> _DIRECTIVE_
Reproduce every line of the records below word for word, leaving out the pictures.
── RECORDS TO PROCESS
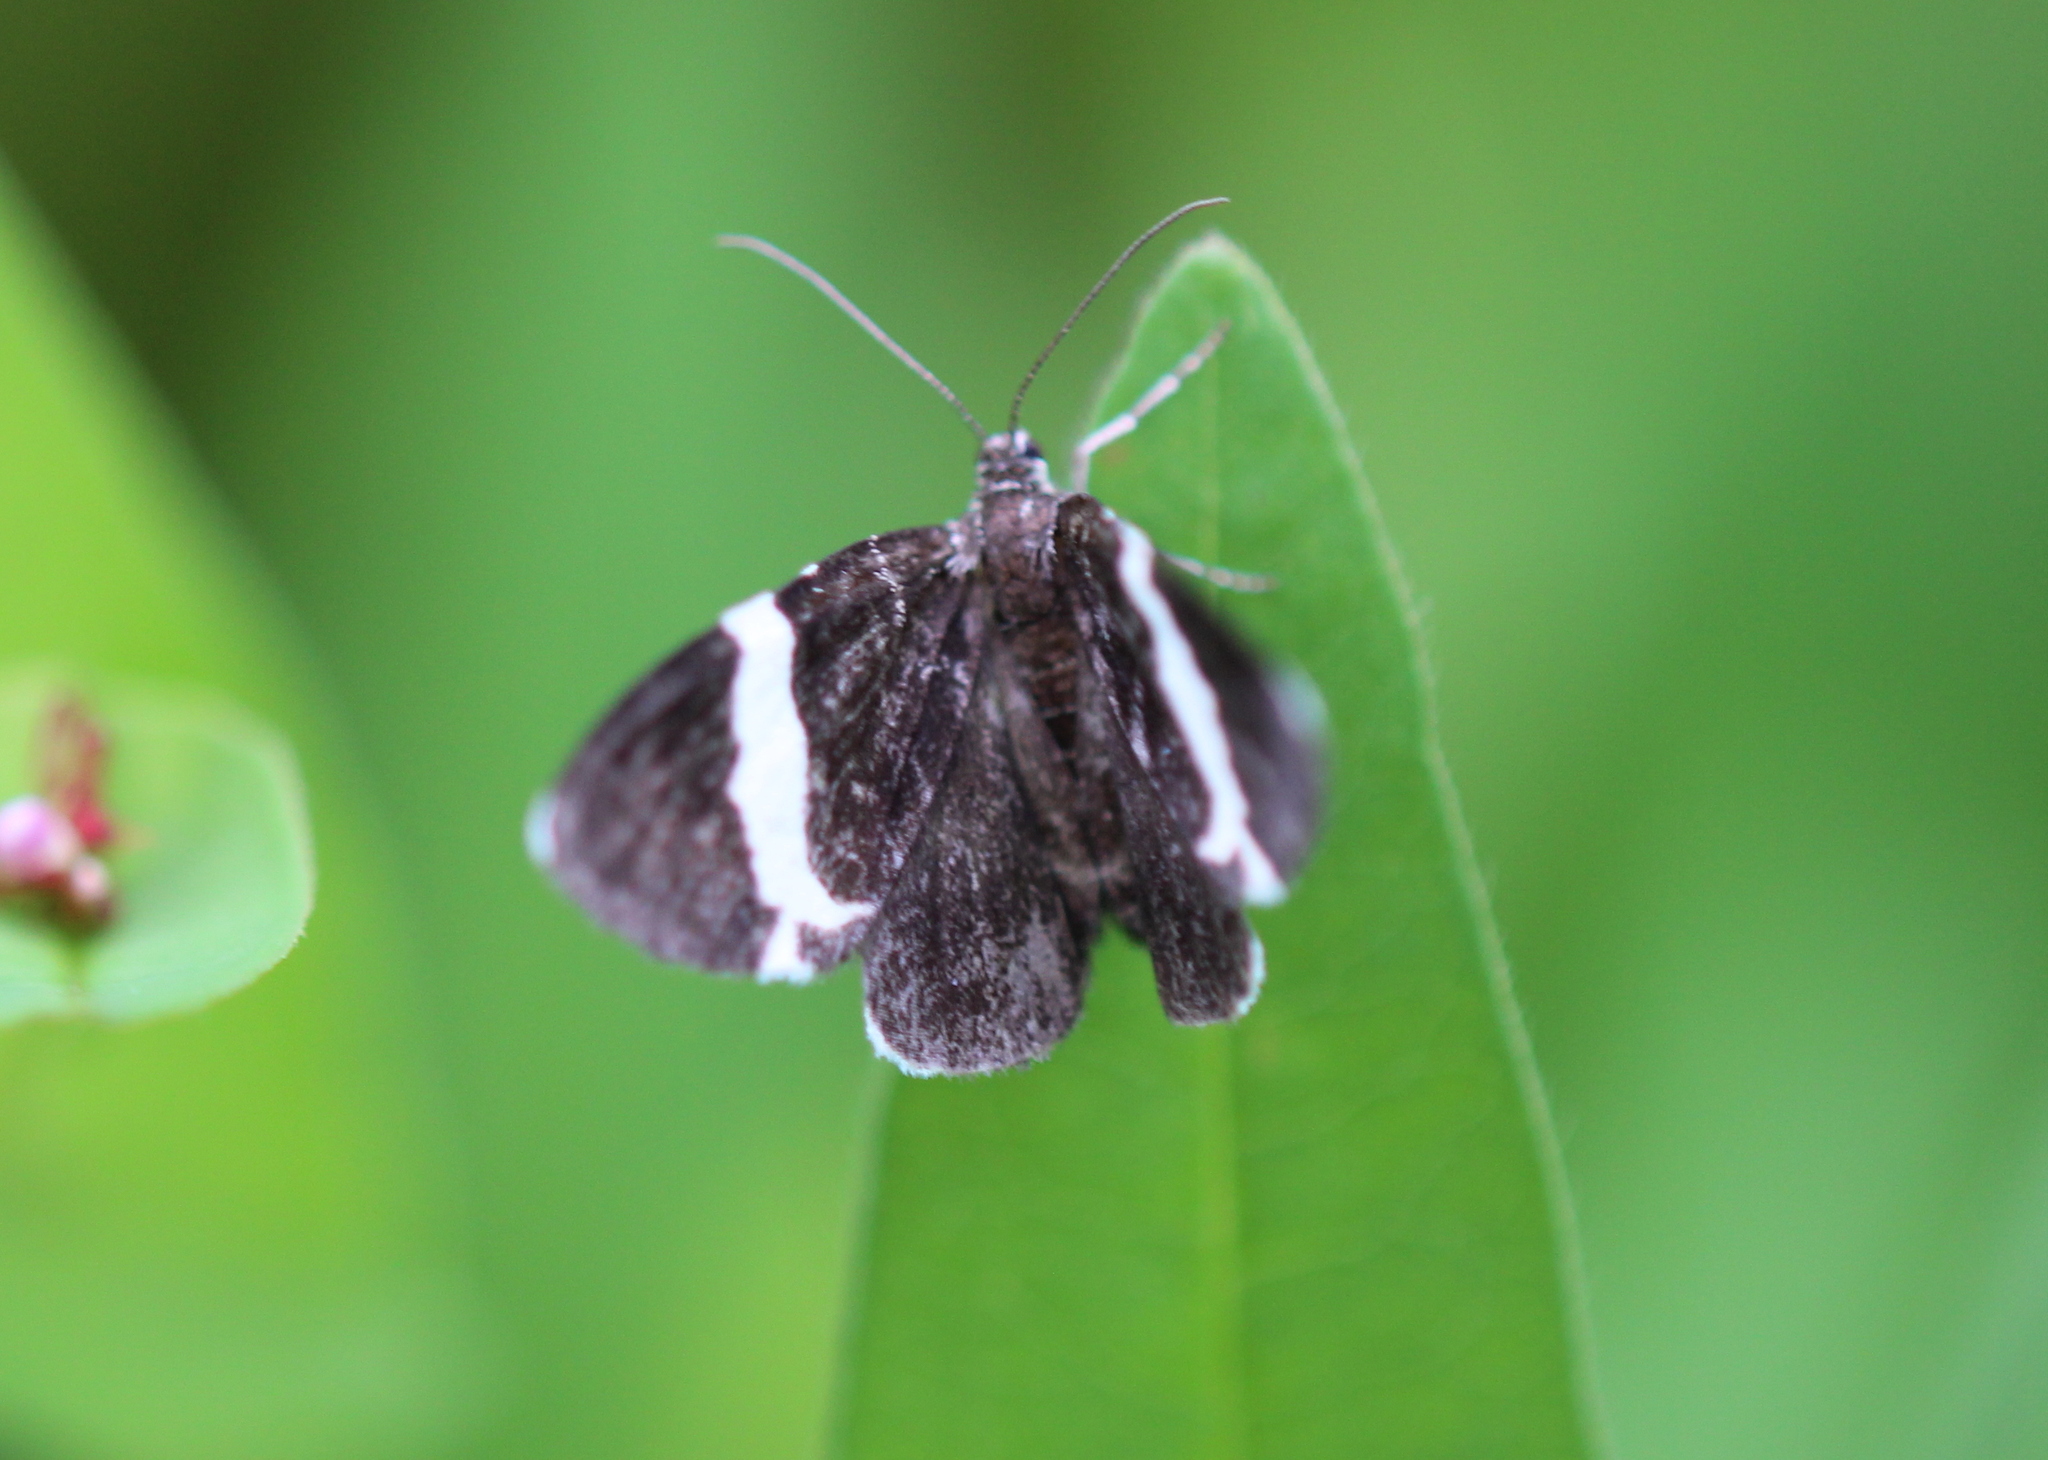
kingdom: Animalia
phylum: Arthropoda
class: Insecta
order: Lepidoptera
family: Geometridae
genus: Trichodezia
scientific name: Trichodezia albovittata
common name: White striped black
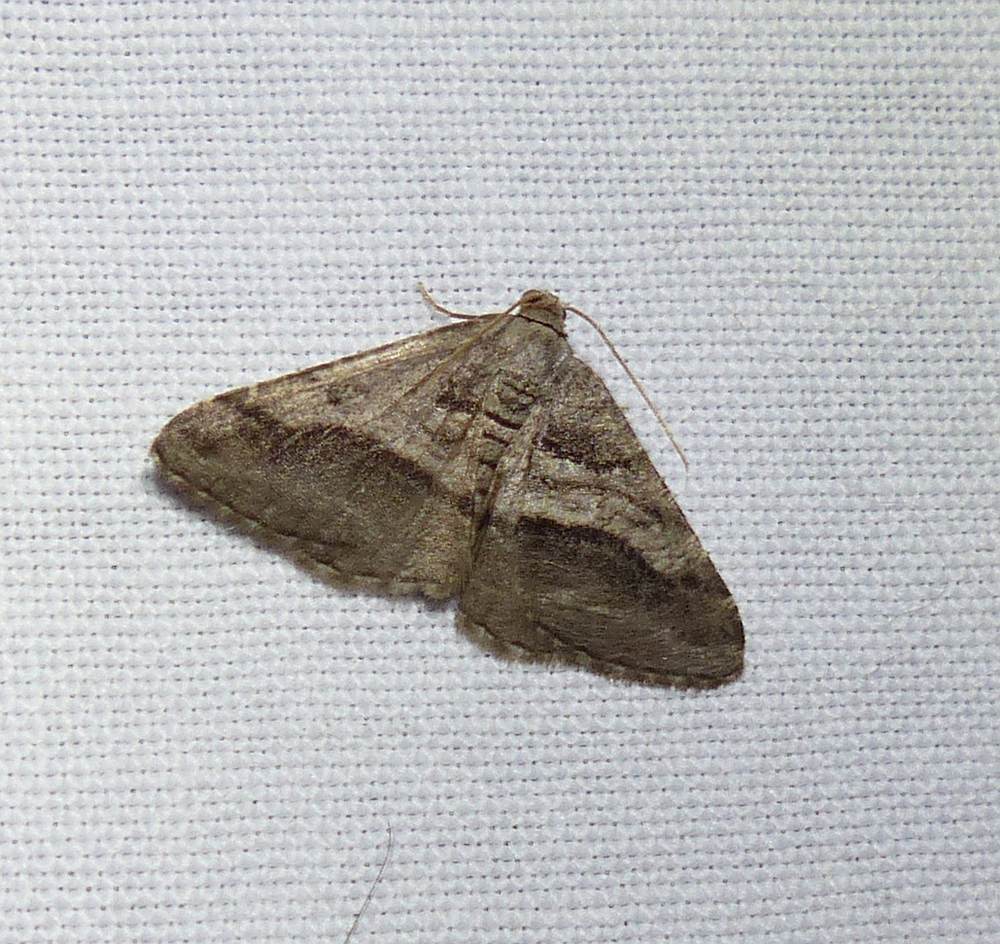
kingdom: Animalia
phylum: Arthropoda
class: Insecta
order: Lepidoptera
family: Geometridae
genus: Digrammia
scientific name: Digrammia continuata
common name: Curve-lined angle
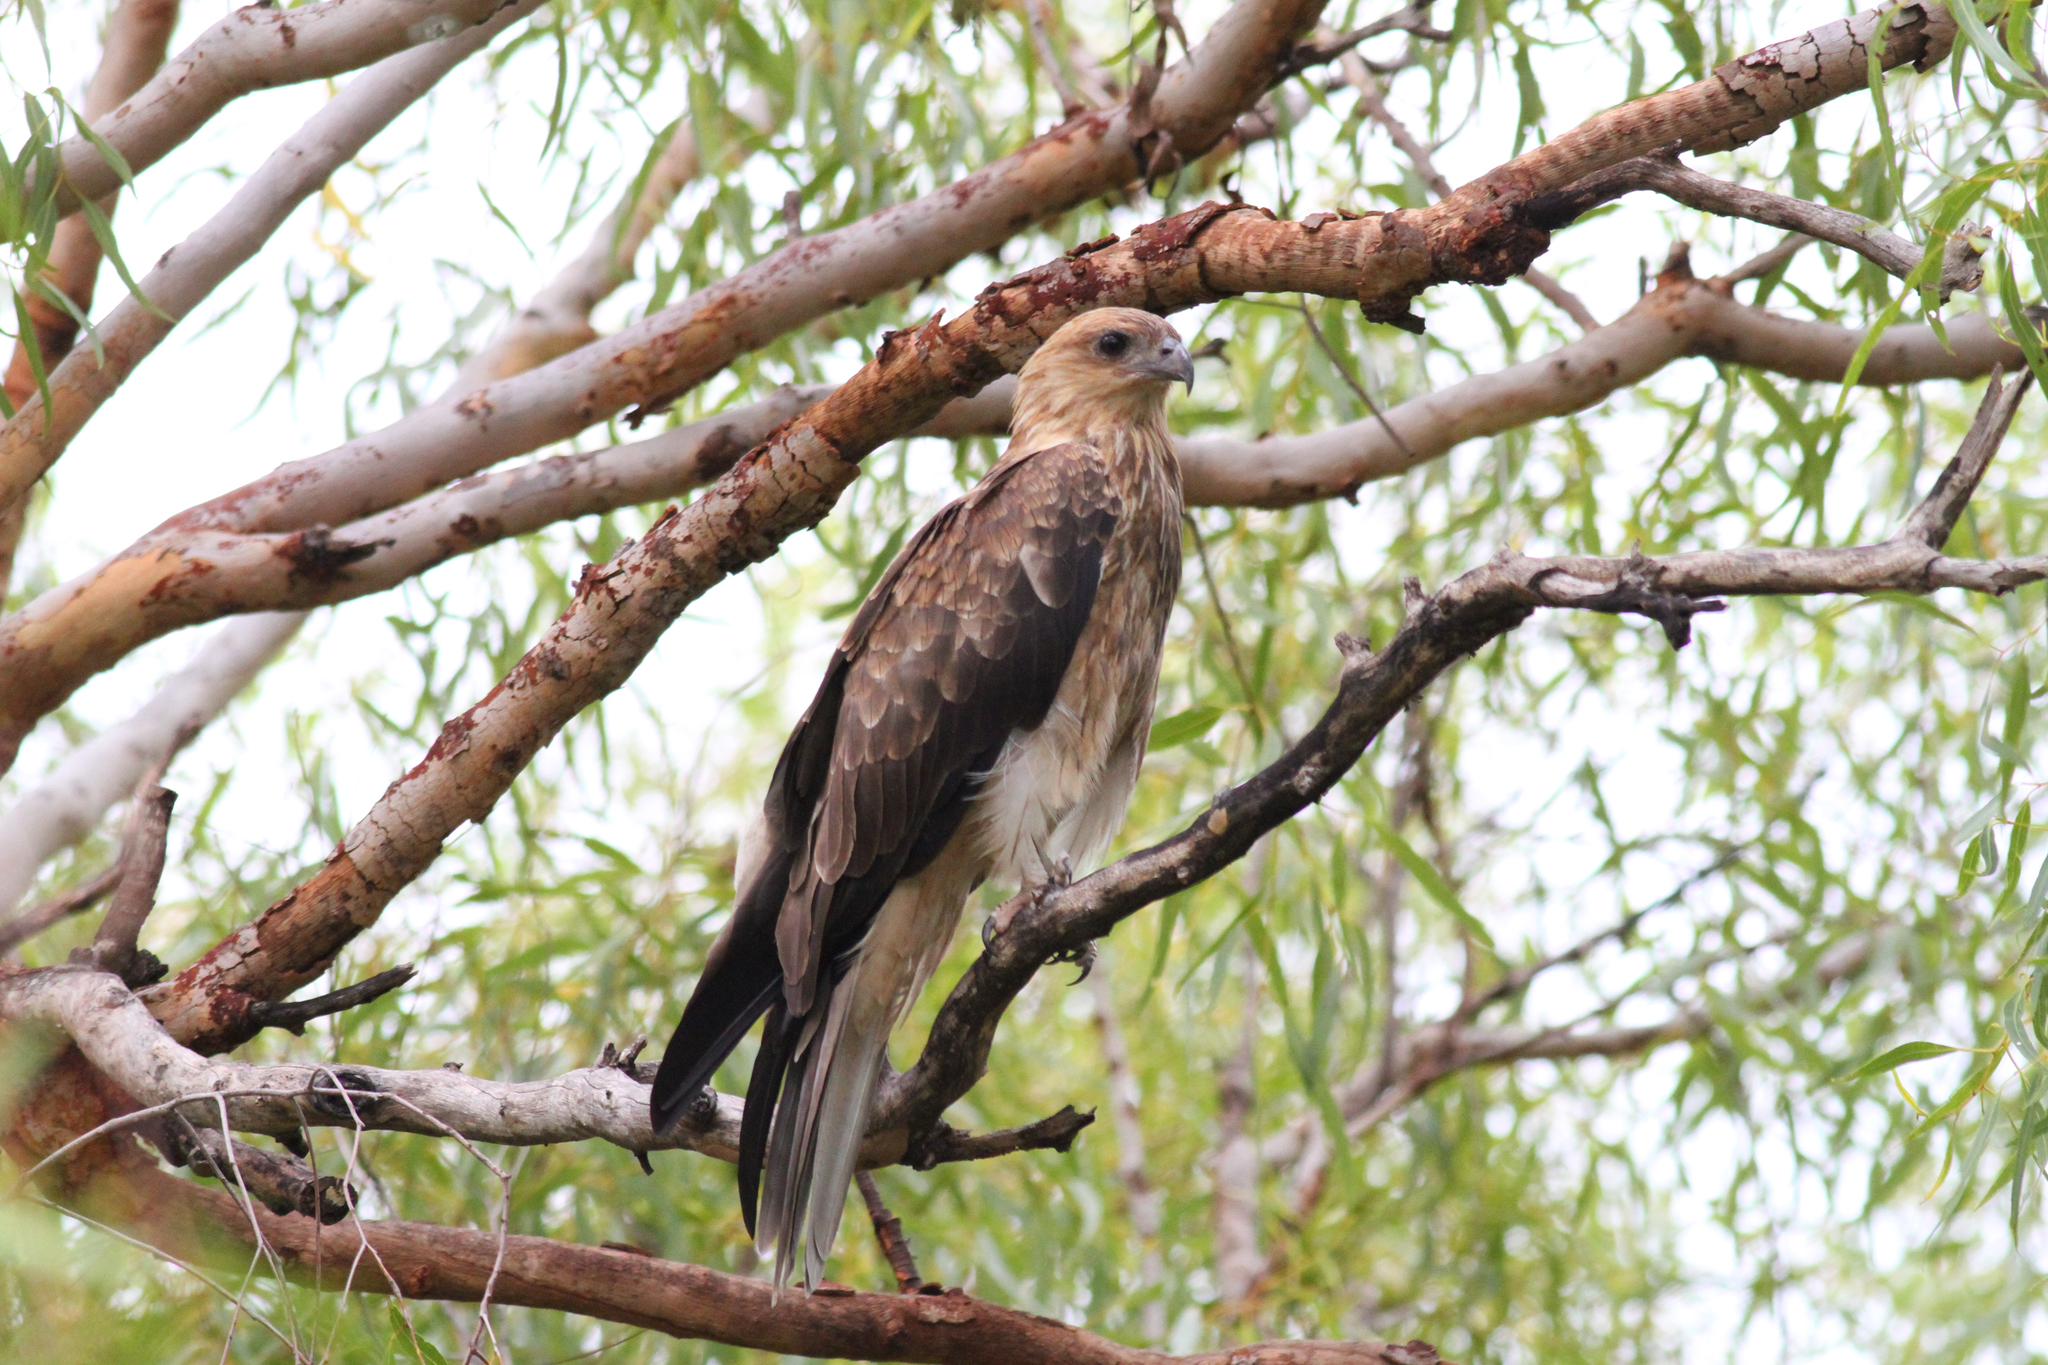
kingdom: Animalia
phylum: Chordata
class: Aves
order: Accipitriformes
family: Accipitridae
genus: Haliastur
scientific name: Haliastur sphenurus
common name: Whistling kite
────
> _RESULT OF THE EXERCISE_
kingdom: Animalia
phylum: Arthropoda
class: Insecta
order: Lepidoptera
family: Geometridae
genus: Trichodezia
scientific name: Trichodezia albovittata
common name: White striped black
kingdom: Animalia
phylum: Arthropoda
class: Insecta
order: Lepidoptera
family: Geometridae
genus: Digrammia
scientific name: Digrammia continuata
common name: Curve-lined angle
kingdom: Animalia
phylum: Chordata
class: Aves
order: Accipitriformes
family: Accipitridae
genus: Haliastur
scientific name: Haliastur sphenurus
common name: Whistling kite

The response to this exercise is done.